Opiniões de um Gnú Chato sobre o Xiitismo Linuxista

O tempo passou e o GNU/Linux continua sendo chamado só de Linux... Mas evoluiu bastante! E está brigando pelo Desktop também. O problema é que para essa briga há um número muito grande de pessoas que ouvem falar do negócio. E o efeito telefone sem fio termina por distorcer, truncar ou anexar informações a respeito dos conceitos de Software Livre, GNU/Linux e etc.

Vi ontem um post do Monthiel sobre uma análise do Ubuntu pelo 1/2 Bit. O problema? O título: Não! a divulgação negativa. Isso não seria censura?

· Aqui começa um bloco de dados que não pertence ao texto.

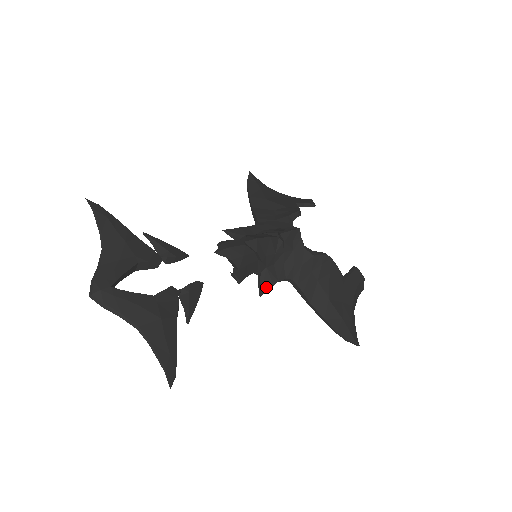
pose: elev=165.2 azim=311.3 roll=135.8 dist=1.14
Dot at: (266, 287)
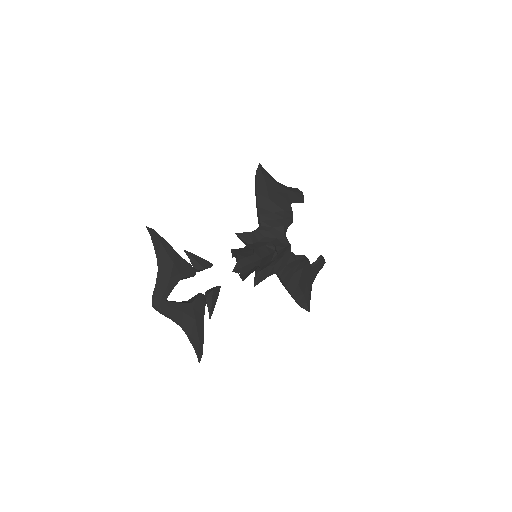
Dot at: (259, 281)
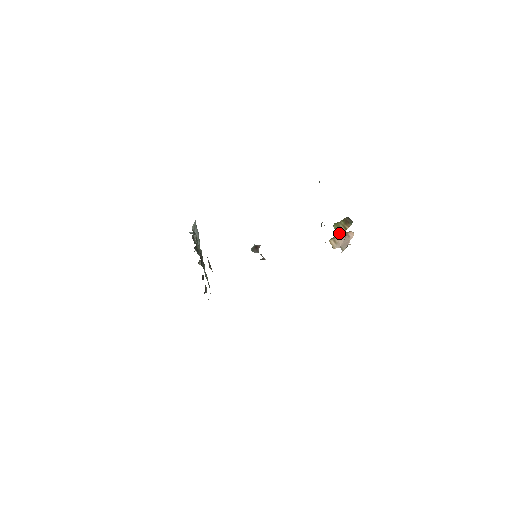
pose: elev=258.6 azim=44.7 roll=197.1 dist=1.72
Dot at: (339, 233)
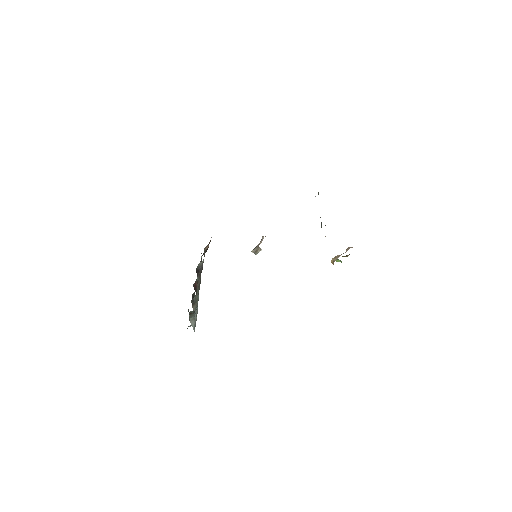
Dot at: occluded
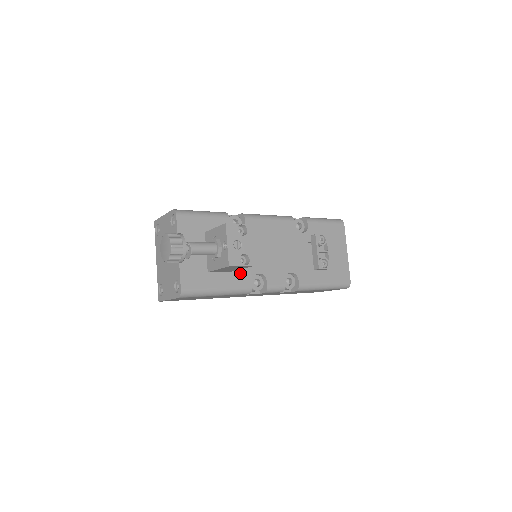
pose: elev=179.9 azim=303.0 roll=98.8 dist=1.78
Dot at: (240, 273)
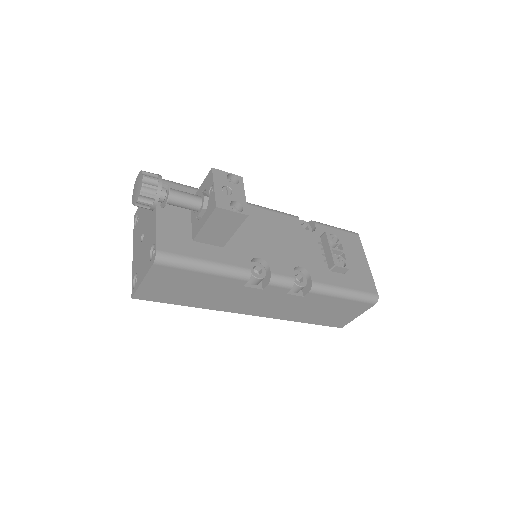
Dot at: (235, 252)
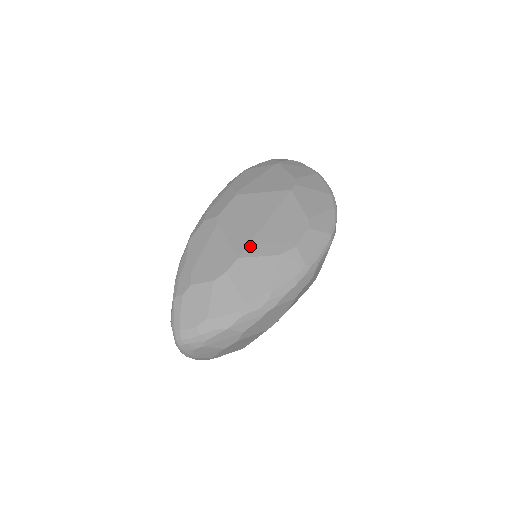
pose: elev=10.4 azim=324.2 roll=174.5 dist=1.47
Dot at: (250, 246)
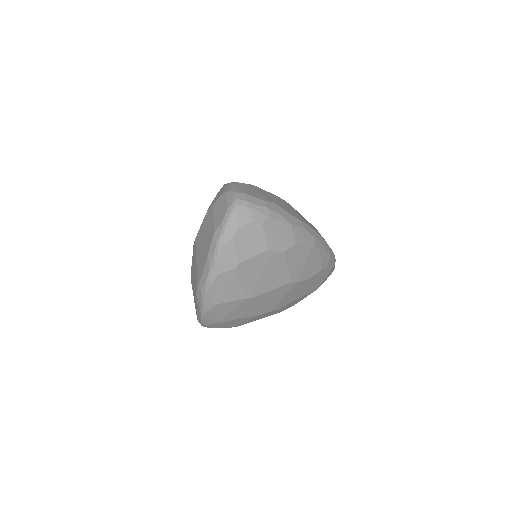
Dot at: occluded
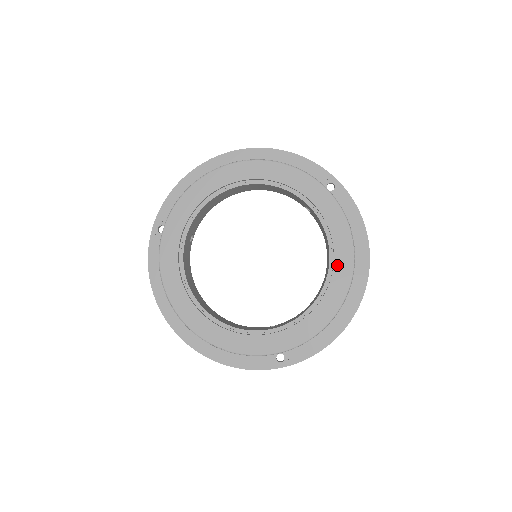
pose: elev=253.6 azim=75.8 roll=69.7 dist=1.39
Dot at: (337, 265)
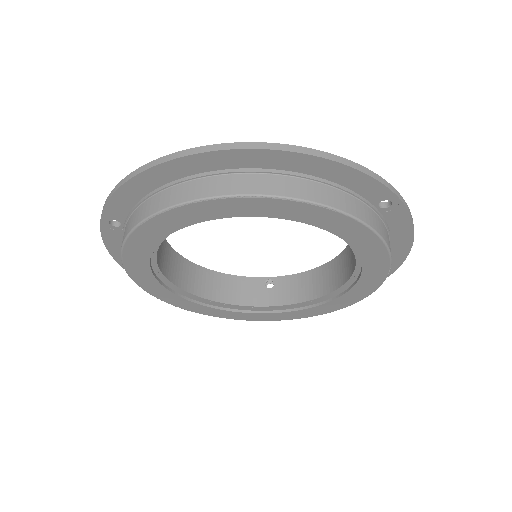
Dot at: (359, 286)
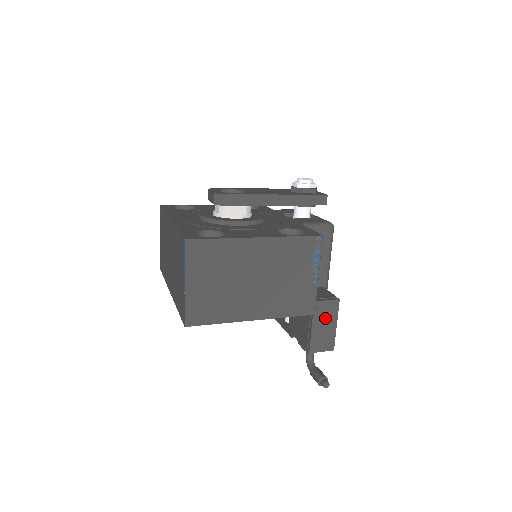
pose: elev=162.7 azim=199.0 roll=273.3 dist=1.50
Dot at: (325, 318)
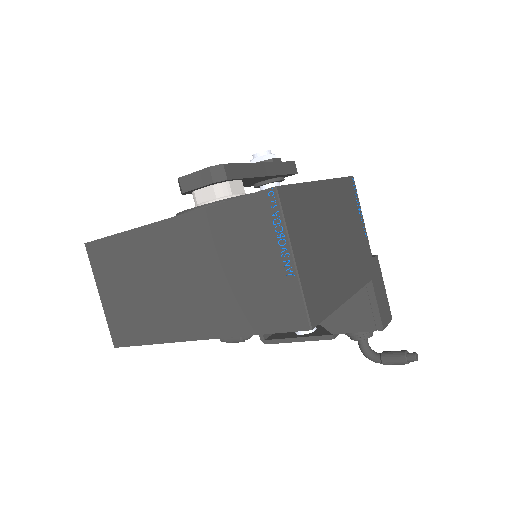
Dot at: (377, 281)
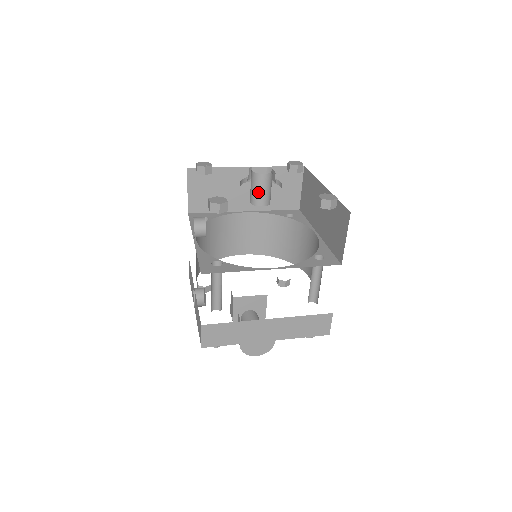
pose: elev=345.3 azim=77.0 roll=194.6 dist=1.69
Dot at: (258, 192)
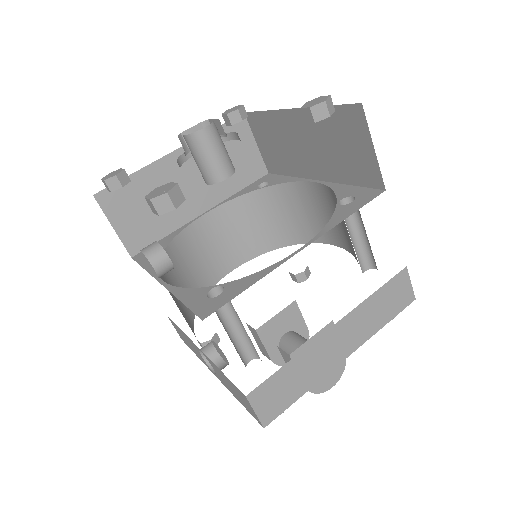
Dot at: (210, 160)
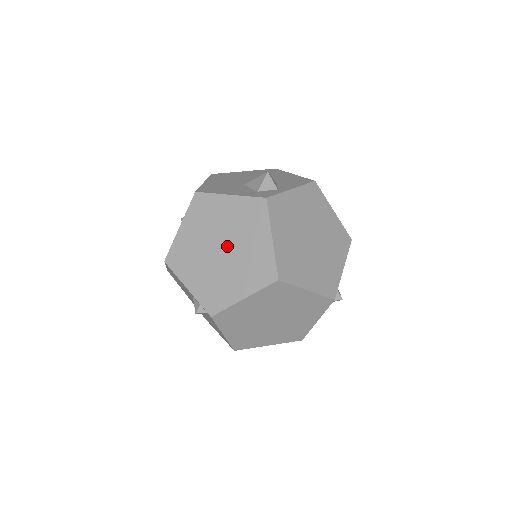
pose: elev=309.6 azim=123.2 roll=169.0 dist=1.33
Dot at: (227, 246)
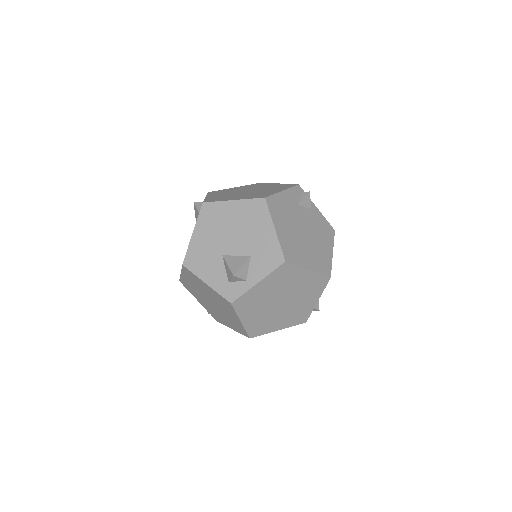
Dot at: (214, 304)
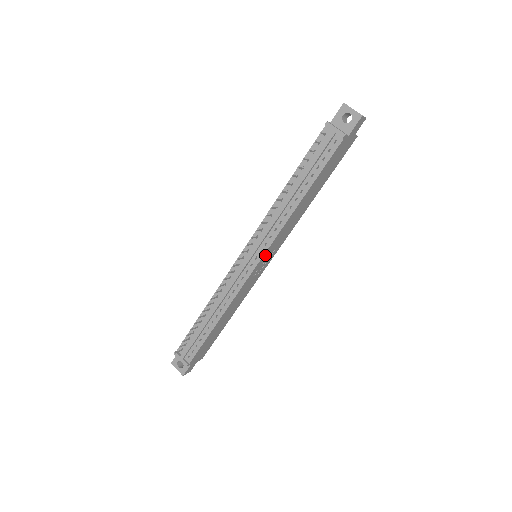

Hoje vejo no Contraditorium, do Cardoso, um post em defesa da Bia, Garota Sem Fio. Uma defesa mais do que justa, pelo que consta, mas um tanto generalizada.

Tá bem, pára tudo! Vamos por partes! Tem muita coisa mal compreendida nessa história toda.

Conceitos e Definições

Primeiro, os termos.

Linux é um Núcleo de um Sistema Operacional tipo Unix. É quem se comunica com os dispositivos internamentes. Não é o Sistema Operacional. É um Software Livre.

GNU é um Sistema Operacional mínimo Unix, sem núcleo. Combina-se com o Linux quase sempre, gerando o Sistema Operacional GNU/Linux, mas pode se combinar com um núcleo chamado Hurd ou mesmo o núcleo do BSD (gerando o GNU/Hurd e o GNU/kBSD, respectivamente). Note que não se incluem interface gráfica e outros softwares na definição do Projeto GNU, mas eles podem ser utilizados e distribuídos junto com o GNU/Linux (ou GNU/outro-núcleo).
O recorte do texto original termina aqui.